Paul Smith Visiting The Chelsea Flower Show

Paul Smith Visiting The Chelsea Flower Show


Follow Paul on his annual visit to the Chelsea Flower Show to discover how his love of gardening cross-pollinates his design work.

"The interesting thing about Paul Smith is that we’ve never not done a floral print", says Paul.

It’s 6.45am on a bright Monday morning and the famously early rising designer has come for his annual visit to the Chelsea Flower Show to see which gardens will provide inspiration for next season’s shirts, socks and scarves.

"Being a child of the 60s, we were the first men to wear floral shirts", says Paul.

"It became a way for people to show their character and at the same time I started using colour and pattern as my signature".

But if floral print has become such a perennial for Paul, how does he keep it feeling fresh?

"Just changing the fabric can say a lot", says Paul, "especially for women it will change the perception massively.

“You could put it on a silk or on a chiffon, which is soft. You could put it on a viscose, which has a lot of drape. If you put it on cotton it’s more rigid.”

“The other thing is scale. The shirt I’m wearing today is one of the smaller floral prints that we’ll do, but we can go even smaller than that. Or we can go very, very big and spaced out. The dresses that are in the shops right now have a navy blue base with very big daisy motifs on, for example.”

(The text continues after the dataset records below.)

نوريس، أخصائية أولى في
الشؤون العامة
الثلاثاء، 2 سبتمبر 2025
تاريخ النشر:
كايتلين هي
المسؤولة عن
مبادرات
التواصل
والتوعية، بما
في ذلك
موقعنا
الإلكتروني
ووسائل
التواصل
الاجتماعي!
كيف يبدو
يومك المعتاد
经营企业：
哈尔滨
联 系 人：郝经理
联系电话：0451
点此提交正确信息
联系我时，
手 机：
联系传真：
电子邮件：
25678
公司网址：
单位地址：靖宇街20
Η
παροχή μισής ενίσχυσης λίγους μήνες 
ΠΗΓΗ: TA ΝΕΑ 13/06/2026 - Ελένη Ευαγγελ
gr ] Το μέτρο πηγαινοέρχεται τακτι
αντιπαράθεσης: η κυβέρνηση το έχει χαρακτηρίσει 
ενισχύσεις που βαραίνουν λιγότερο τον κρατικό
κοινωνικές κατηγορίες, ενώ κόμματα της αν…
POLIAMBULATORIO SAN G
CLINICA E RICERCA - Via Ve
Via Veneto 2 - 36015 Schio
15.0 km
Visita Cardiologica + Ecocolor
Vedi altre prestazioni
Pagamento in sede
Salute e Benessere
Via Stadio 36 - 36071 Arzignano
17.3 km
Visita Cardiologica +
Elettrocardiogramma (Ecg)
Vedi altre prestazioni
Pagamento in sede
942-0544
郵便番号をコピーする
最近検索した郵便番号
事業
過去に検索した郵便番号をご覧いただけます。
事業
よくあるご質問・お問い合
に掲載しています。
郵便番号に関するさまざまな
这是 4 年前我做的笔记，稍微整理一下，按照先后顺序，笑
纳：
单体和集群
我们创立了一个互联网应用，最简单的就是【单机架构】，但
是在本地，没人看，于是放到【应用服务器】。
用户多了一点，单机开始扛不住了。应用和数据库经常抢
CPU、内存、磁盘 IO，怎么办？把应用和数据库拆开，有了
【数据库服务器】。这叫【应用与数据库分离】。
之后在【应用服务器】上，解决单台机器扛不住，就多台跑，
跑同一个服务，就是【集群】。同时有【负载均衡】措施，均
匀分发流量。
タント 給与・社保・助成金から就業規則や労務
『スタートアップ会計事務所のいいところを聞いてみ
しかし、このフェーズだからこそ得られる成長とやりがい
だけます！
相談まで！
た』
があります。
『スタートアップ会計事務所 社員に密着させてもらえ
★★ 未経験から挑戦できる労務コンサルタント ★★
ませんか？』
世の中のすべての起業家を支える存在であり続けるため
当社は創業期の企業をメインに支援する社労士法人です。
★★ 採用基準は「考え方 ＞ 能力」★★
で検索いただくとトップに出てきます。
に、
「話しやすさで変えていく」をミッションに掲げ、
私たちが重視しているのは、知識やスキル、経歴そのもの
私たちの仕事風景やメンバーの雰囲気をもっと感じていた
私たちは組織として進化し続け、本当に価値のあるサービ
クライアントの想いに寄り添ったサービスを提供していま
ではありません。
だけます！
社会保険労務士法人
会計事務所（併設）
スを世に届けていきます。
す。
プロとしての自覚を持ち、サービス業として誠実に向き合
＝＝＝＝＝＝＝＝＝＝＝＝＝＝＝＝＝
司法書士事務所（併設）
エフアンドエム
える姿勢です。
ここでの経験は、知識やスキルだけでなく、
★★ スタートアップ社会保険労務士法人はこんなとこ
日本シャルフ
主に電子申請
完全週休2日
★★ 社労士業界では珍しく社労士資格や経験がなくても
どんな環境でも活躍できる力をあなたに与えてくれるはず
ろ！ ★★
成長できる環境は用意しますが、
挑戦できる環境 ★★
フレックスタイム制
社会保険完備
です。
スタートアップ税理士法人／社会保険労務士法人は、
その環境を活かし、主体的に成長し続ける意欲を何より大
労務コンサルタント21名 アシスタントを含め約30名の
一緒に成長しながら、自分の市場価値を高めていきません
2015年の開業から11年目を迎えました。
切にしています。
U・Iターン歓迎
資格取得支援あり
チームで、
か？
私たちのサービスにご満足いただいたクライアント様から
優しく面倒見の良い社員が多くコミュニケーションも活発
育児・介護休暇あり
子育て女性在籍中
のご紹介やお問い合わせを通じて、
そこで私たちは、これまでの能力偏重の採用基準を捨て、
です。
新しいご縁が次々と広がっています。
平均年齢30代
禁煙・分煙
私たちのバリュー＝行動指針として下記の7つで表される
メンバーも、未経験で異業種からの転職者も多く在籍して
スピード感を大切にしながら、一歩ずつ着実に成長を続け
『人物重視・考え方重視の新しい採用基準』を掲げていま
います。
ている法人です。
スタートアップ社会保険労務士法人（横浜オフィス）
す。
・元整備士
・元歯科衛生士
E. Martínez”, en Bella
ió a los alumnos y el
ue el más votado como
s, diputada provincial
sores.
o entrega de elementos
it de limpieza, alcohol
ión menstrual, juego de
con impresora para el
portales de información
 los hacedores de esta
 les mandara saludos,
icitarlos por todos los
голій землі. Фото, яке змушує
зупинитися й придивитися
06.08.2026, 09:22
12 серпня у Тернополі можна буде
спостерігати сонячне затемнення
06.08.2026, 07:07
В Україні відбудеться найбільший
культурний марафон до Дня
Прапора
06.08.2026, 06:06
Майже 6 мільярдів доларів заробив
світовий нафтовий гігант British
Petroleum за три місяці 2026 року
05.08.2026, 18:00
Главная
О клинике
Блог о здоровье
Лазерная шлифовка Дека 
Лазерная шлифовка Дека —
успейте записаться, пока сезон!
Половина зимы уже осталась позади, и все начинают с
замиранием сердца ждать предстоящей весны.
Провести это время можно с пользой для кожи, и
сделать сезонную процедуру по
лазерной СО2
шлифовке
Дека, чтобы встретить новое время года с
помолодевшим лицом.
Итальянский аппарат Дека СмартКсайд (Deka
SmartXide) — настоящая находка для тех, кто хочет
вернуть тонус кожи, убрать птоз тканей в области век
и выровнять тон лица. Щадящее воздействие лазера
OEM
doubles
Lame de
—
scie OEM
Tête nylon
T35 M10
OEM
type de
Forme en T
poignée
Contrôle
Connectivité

As Paul walks around gardens of the Royal Hospital Chelsea, the low hum of lawnmowers and pressure washers provides a busy soundtrack.

Gardeners and staff are putting the finishing touches to this year’s exhibits before the public pours through the gates in less than 24 hours.

And work is never far from Paul’s mind as he surveys the show. Where many people see flowers, Paul often sees prints and stripes.

"If you look at this garden", he says, pausing in front of an exhibit called 'Breaking Ground', “you’ve got lots of green, but then what I call ‘punctuation marks’ of purple. That could be a navy blue suit with a brightly coloured tie. That’s the way I see it with my eyes.”

Inside the Great Pavilion, where the finest show flowers are found, Paul is drawn to a vibrant begonia display.